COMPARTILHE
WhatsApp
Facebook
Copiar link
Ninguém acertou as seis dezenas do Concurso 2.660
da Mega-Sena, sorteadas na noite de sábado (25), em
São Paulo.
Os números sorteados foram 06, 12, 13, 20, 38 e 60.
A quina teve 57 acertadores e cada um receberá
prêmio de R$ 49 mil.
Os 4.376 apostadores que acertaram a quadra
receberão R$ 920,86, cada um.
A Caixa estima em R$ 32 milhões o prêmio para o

→ **JOB**: Reproduce every row above word for word, keeping each line break where it is.

→ **SOLUTION TO THIS EXERCISE**:
COMPARTILHE
WhatsApp
Facebook
Copiar link
Ninguém acertou as seis dezenas do Concurso 2.660
da Mega-Sena, sorteadas na noite de sábado (25), em
São Paulo.
Os números sorteados foram 06, 12, 13, 20, 38 e 60.
A quina teve 57 acertadores e cada um receberá
prêmio de R$ 49 mil.
Os 4.376 apostadores que acertaram a quadra
receberão R$ 920,86, cada um.
A Caixa estima em R$ 32 milhões o prêmio para o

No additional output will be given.